> TASK INSTRUCTIONS
Each line of the data must be given back verbatim, with pictures removed.

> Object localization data
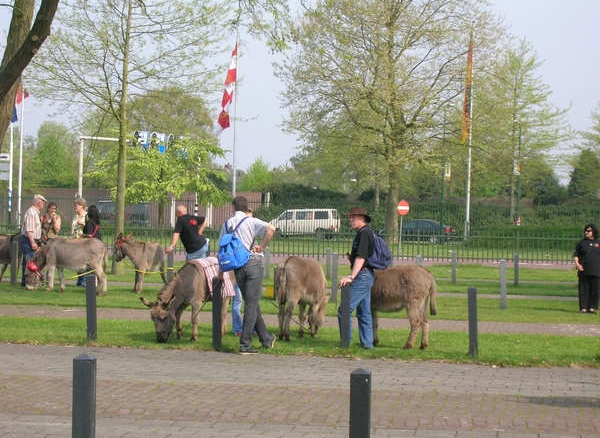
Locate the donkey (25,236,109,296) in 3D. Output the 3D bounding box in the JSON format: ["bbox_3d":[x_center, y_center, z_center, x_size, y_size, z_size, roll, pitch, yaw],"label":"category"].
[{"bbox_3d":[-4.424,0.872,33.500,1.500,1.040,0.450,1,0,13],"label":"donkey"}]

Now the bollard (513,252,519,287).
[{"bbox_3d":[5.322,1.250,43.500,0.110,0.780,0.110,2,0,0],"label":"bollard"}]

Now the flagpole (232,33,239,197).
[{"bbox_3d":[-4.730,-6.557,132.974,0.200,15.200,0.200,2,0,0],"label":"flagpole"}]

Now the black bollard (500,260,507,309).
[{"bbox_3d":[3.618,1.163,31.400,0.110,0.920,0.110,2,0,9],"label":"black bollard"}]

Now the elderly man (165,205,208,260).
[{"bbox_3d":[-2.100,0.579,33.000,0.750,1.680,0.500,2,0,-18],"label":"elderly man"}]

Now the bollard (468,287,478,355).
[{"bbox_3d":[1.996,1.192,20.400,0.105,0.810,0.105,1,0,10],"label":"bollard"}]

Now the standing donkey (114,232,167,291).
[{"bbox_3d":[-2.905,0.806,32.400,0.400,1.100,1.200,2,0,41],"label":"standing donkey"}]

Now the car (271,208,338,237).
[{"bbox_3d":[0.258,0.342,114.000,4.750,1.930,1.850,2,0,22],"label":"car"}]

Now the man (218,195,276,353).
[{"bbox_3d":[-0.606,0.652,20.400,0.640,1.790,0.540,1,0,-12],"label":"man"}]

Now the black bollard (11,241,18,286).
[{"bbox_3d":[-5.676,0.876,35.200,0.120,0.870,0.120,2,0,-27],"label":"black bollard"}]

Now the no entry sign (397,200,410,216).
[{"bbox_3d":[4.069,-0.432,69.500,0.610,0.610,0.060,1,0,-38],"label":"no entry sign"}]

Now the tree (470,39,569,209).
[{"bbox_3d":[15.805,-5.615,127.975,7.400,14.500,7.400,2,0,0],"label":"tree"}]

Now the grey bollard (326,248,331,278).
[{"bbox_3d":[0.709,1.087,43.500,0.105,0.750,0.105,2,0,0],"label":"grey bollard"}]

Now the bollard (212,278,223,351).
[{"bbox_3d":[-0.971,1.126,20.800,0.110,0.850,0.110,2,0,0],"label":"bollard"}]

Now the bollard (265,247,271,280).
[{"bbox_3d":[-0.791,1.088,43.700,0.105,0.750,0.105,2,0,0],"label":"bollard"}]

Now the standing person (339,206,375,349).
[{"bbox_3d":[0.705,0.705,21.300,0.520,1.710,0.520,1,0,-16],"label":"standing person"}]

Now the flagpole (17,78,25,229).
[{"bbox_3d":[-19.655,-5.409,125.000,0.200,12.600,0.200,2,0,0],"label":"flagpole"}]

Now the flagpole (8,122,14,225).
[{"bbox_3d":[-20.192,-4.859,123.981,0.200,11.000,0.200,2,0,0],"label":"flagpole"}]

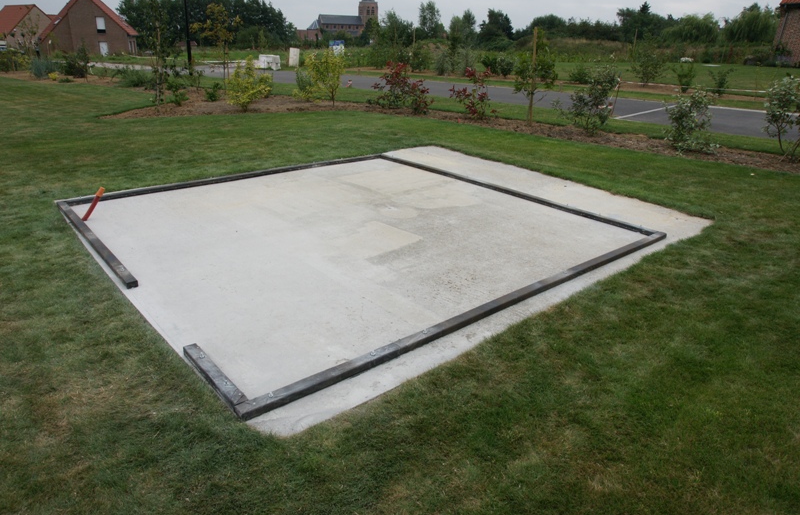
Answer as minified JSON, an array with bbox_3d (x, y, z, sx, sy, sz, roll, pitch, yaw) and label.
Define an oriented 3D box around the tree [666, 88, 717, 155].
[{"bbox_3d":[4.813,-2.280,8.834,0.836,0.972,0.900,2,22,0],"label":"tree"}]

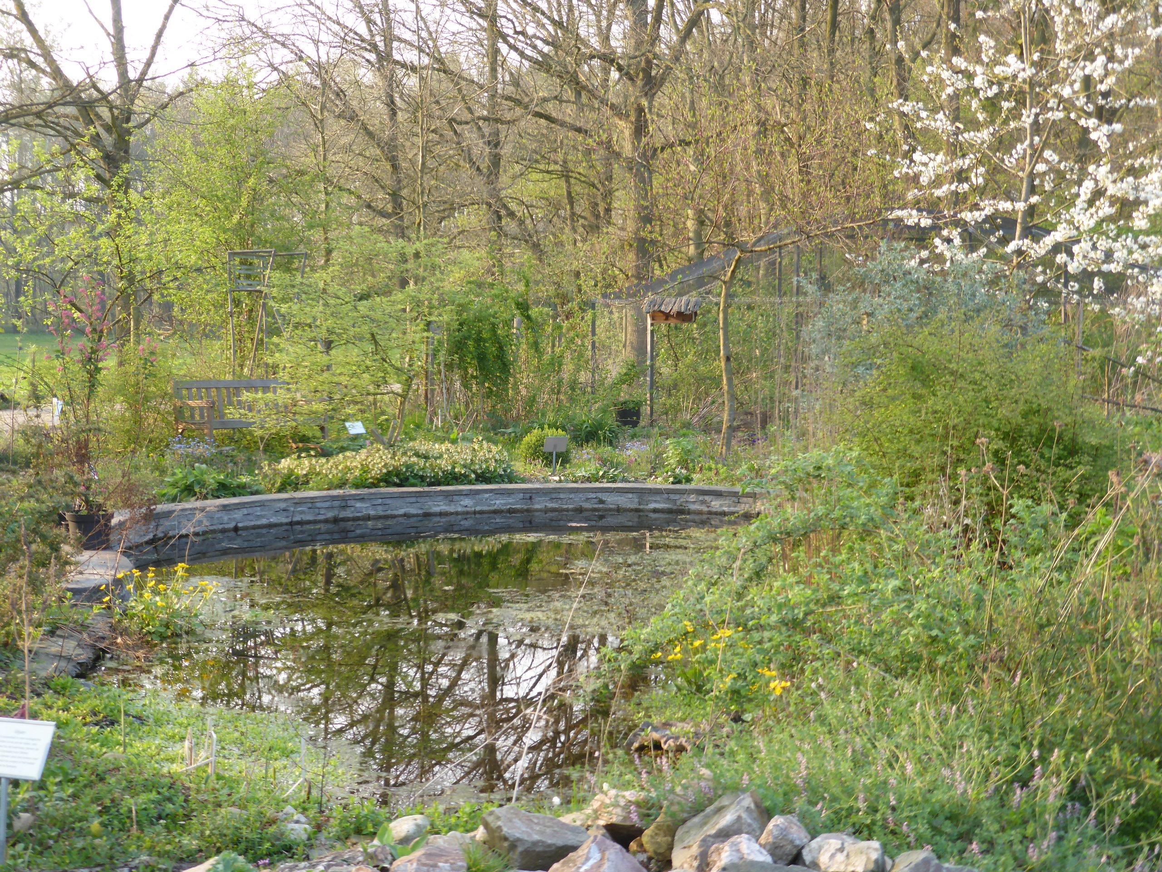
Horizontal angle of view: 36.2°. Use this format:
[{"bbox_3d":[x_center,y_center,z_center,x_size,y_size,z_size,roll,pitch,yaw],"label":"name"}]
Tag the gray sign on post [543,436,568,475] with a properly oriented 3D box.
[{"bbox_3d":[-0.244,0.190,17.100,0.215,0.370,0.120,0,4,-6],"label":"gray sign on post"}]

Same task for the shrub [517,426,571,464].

> OUTPUT FOR THIS TASK
Locate the donkey (25,236,109,296) in 3D. Output the 3D bounding box in the JSON format: ["bbox_3d":[x_center, y_center, z_center, x_size, y_size, z_size, roll, pitch, yaw],"label":"category"].
[{"bbox_3d":[-4.424,0.872,33.500,1.500,1.040,0.450,1,0,13],"label":"donkey"}]

Now the bollard (513,252,519,287).
[{"bbox_3d":[5.322,1.250,43.500,0.110,0.780,0.110,2,0,0],"label":"bollard"}]

Now the flagpole (232,33,239,197).
[{"bbox_3d":[-4.730,-6.557,132.974,0.200,15.200,0.200,2,0,0],"label":"flagpole"}]

Now the black bollard (500,260,507,309).
[{"bbox_3d":[3.618,1.163,31.400,0.110,0.920,0.110,2,0,9],"label":"black bollard"}]

Now the elderly man (165,205,208,260).
[{"bbox_3d":[-2.100,0.579,33.000,0.750,1.680,0.500,2,0,-18],"label":"elderly man"}]

Now the bollard (468,287,478,355).
[{"bbox_3d":[1.996,1.192,20.400,0.105,0.810,0.105,1,0,10],"label":"bollard"}]

Now the standing donkey (114,232,167,291).
[{"bbox_3d":[-2.905,0.806,32.400,0.400,1.100,1.200,2,0,41],"label":"standing donkey"}]

Now the car (271,208,338,237).
[{"bbox_3d":[0.258,0.342,114.000,4.750,1.930,1.850,2,0,22],"label":"car"}]

Now the man (218,195,276,353).
[{"bbox_3d":[-0.606,0.652,20.400,0.640,1.790,0.540,1,0,-12],"label":"man"}]

Now the black bollard (11,241,18,286).
[{"bbox_3d":[-5.676,0.876,35.200,0.120,0.870,0.120,2,0,-27],"label":"black bollard"}]

Now the no entry sign (397,200,410,216).
[{"bbox_3d":[4.069,-0.432,69.500,0.610,0.610,0.060,1,0,-38],"label":"no entry sign"}]

Now the tree (470,39,569,209).
[{"bbox_3d":[15.805,-5.615,127.975,7.400,14.500,7.400,2,0,0],"label":"tree"}]

Now the grey bollard (326,248,331,278).
[{"bbox_3d":[0.709,1.087,43.500,0.105,0.750,0.105,2,0,0],"label":"grey bollard"}]

Now the bollard (212,278,223,351).
[{"bbox_3d":[-0.971,1.126,20.800,0.110,0.850,0.110,2,0,0],"label":"bollard"}]

Now the bollard (265,247,271,280).
[{"bbox_3d":[-0.791,1.088,43.700,0.105,0.750,0.105,2,0,0],"label":"bollard"}]

Now the standing person (339,206,375,349).
[{"bbox_3d":[0.705,0.705,21.300,0.520,1.710,0.520,1,0,-16],"label":"standing person"}]

Now the flagpole (17,78,25,229).
[{"bbox_3d":[-19.655,-5.409,125.000,0.200,12.600,0.200,2,0,0],"label":"flagpole"}]

Now the flagpole (8,122,14,225).
[{"bbox_3d":[-20.192,-4.859,123.981,0.200,11.000,0.200,2,0,0],"label":"flagpole"}]

Answer as minified JSON, an array with bbox_3d (x, y, z, sx, sy, sz, roll, pitch, yaw) and label.
Define an oriented 3D box around the tree [666, 88, 717, 155].
[{"bbox_3d":[4.813,-2.280,8.834,0.836,0.972,0.900,2,22,0],"label":"tree"}]

Horizontal angle of view: 36.2°. Use this format:
[{"bbox_3d":[x_center,y_center,z_center,x_size,y_size,z_size,roll,pitch,yaw],"label":"name"}]
Tag the gray sign on post [543,436,568,475] with a properly oriented 3D box.
[{"bbox_3d":[-0.244,0.190,17.100,0.215,0.370,0.120,0,4,-6],"label":"gray sign on post"}]

Same task for the shrub [517,426,571,464].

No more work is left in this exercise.